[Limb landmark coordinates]
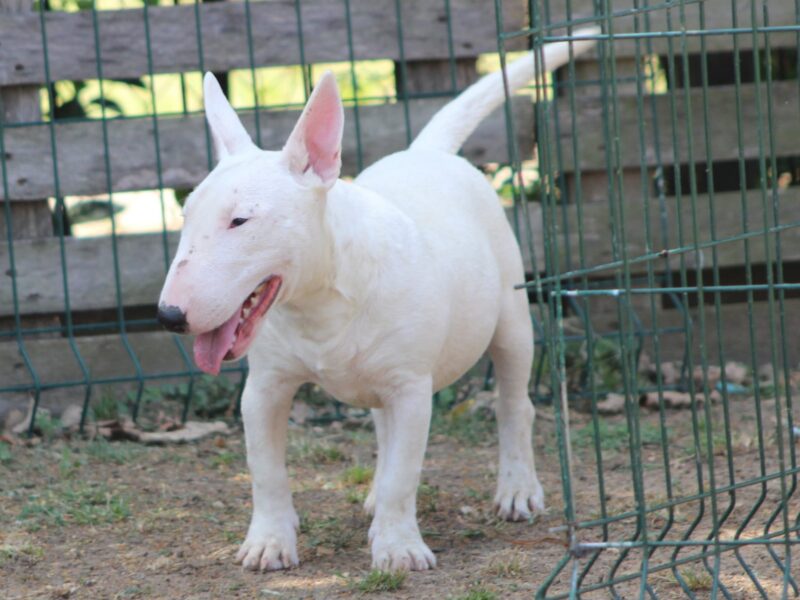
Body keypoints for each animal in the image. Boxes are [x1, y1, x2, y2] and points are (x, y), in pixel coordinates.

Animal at [158, 31, 592, 572]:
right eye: (187, 215)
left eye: (240, 220)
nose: (168, 316)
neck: (321, 302)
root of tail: (426, 151)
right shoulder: (264, 388)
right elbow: (266, 471)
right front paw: (269, 542)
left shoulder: (411, 388)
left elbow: (405, 475)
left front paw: (399, 548)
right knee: (383, 428)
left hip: (510, 321)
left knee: (515, 405)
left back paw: (516, 489)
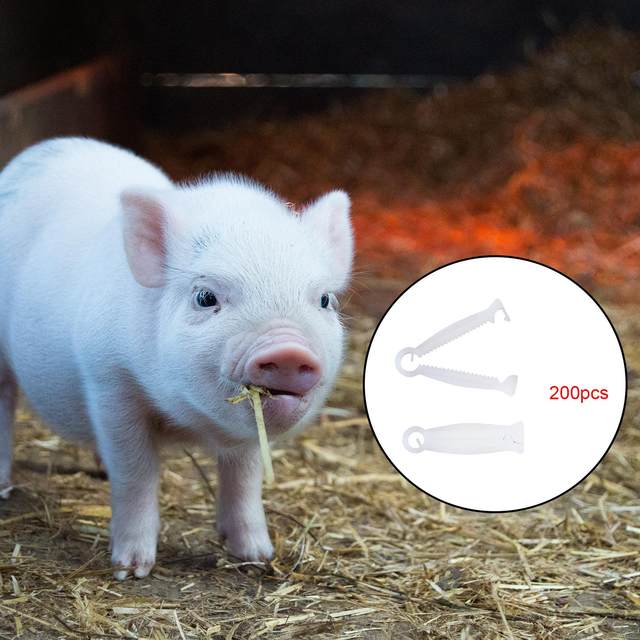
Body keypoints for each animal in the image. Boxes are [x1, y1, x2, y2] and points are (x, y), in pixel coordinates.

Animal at [0, 137, 353, 579]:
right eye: (205, 297)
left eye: (324, 300)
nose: (288, 349)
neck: (188, 423)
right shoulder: (108, 382)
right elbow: (135, 473)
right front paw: (131, 570)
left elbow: (245, 477)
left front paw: (257, 556)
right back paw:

| What is expected |
All that is needed is an exact copy of the entries above, minus the pictures.

| Output for this task |
Body keypoints for each animal in the image. Boxes are [x1, y1, x2, y2] and points are (x, y), in pixel coordinates.

Animal at [158, 31, 592, 572]:
right eye: (187, 215)
left eye: (240, 220)
nose: (168, 316)
neck: (321, 302)
root of tail: (426, 151)
right shoulder: (264, 388)
right elbow: (266, 471)
right front paw: (269, 542)
left shoulder: (411, 388)
left elbow: (405, 475)
left front paw: (399, 548)
right knee: (383, 428)
left hip: (510, 321)
left knee: (515, 405)
left back paw: (516, 489)
Body keypoints for each animal in the image. Boxes are [x1, y1, x2, y2] and points are (x, y), in pixel coordinates.

Animal at [0, 137, 353, 579]:
right eye: (205, 297)
left eye: (324, 300)
nose: (288, 349)
neck: (188, 423)
right shoulder: (108, 382)
right elbow: (135, 473)
right front paw: (131, 570)
left elbow: (245, 477)
left front paw: (257, 556)
right back paw:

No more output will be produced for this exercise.